*Exercise description:* Report back every line of the entries that contains "controller", exactly as written.

*** Opening of Dataset records ***

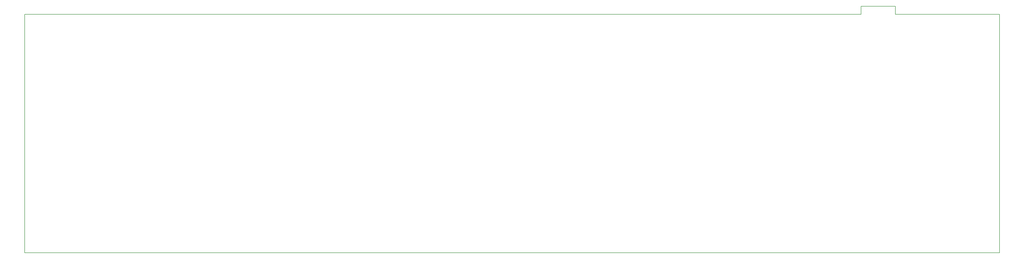
<source format=gko>
G04 #@! TF.FileFunction,Profile,NP*
%FSLAX46Y46*%
G04 Gerber Fmt 4.6, Leading zero omitted, Abs format (unit mm)*
G04 Created by KiCad (PCBNEW 4.0.3-stable) date Sunday, November 27, 2016 'PMt' 05:54:45 PM*
%MOMM*%
%LPD*%
G01*
G04 APERTURE LIST*
%ADD10C,0.150000*%
G04 APERTURE END LIST*
D10*
X346000000Y-21500000D02*
X30500000Y-21500000D01*
X346000000Y-18500000D02*
X359000000Y-18500000D01*
X359000000Y-21500000D02*
X398250000Y-21500000D01*
X359000000Y-18500000D02*
X359000000Y-21500000D01*
X346000000Y-18500000D02*
X346000000Y-21500000D01*
X398250000Y-111750000D02*
X398250000Y-21500000D01*
X30500000Y-111750000D02*
X398250000Y-111750000D01*
X30500000Y-21500000D02*
X30500000Y-111750000D01*
M02*

</source>
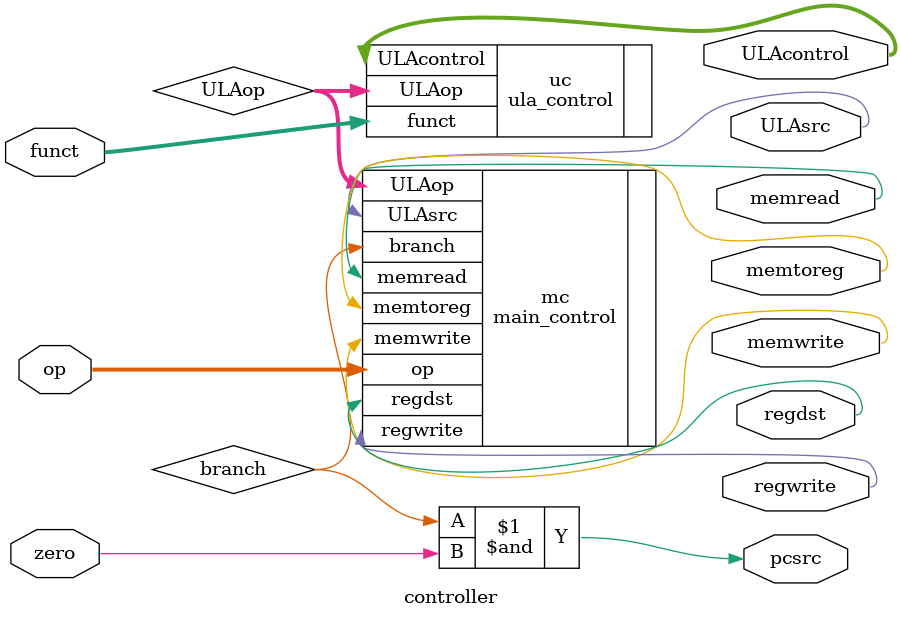
<source format=sv>

/*
 * Módulo: controller
 * Função: Unidade de controle central que coordena os sinais de controle do processador
 *
 * Este módulo integra:
 * - main_control: gera sinais de controle baseados no opcode da instrução
 * - ula_control: define a operação específica da ULA
 * 
 * O módulo funciona decodificando a instrução atual e produzindo sinais
 * que controlam o comportamento do datapath durante a execução da instrução.
 */

module controller(
    // Entradas
    input  logic [5:0] op,     // opcode da instrução
    input  logic [5:0] funct,  // campo funct para instruções tipo-R
    input  logic       zero,   // flag zero da ULA
    
    // Saídas de controle
    output logic       memtoreg,  // Seleciona dado da memória
    output logic       memwrite,  // Habilita escrita na memória
    output logic       memread,   // Habilita leitura da memória
    output logic       pcsrc,     // Seleciona próximo PC
    output logic       ULAsrc,    // Seleciona segundo operando da ULA
    output logic       regdst,    // Seleciona registrador destino
    output logic       regwrite,  // Habilita escrita no banco de registradores
    output logic [2:0] ULAcontrol // Controle da ULA
);
    // Sinais internos
    logic [1:0] ULAop;   // Operação básica da ULA
    logic       branch;   // Sinal de desvio condicional

    // Instância do controle principal
    main_control mc(
        .op(op),
        .memread(memread),
        .memtoreg(memtoreg),
        .memwrite(memwrite),
        .branch(branch),
        .ULAsrc(ULAsrc),
        .regdst(regdst),
        .regwrite(regwrite),
        .ULAop(ULAop)
    );

    // Instância do controle da ULA
    ula_control uc(
        .funct(funct),
        .ULAop(ULAop),
        .ULAcontrol(ULAcontrol)
    );

    // Lógica para desvio condicional - ativa quando branch=1 e zero=1
    assign pcsrc = branch & zero;

endmodule
</source>
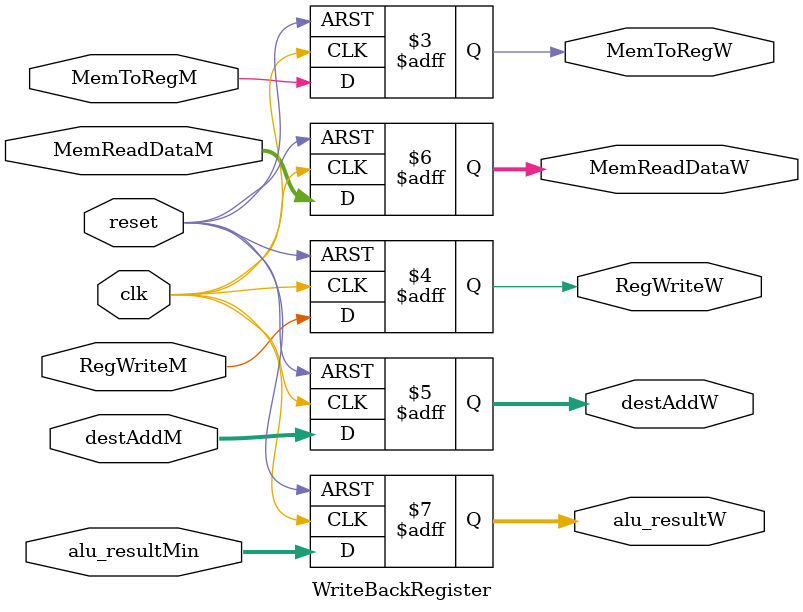
<source format=v>
module WriteBackRegister(
    input                   clk, reset,
    input                   MemToRegM, RegWriteM,
    input       [3:0]       destAddM,
    input       [15:0]      MemReadDataM,
    input       [15:0]      alu_resultMin,
    output  reg             MemToRegW, RegWriteW,
    output  reg [3:0]       destAddW,
    output  reg [15:0]      MemReadDataW, alu_resultW
);

always@(posedge clk or negedge reset)begin
    if(~reset)begin
        MemToRegW    <= 1'b0;
        RegWriteW    <= 1'b0;
        MemReadDataW <= 16'h0000;
        alu_resultW  <= 16'h0000;
        destAddW     <= 4'b0000;
    end
    else begin
        MemToRegW    <= MemToRegM;
        RegWriteW    <= RegWriteM;
        MemReadDataW <= MemReadDataM;
        alu_resultW  <= alu_resultMin;
        destAddW     <= destAddM;
    end
end

endmodule
</source>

*** Close of Dataset records ***

*Completed exercise:*
 * Módulo: controller
module controller(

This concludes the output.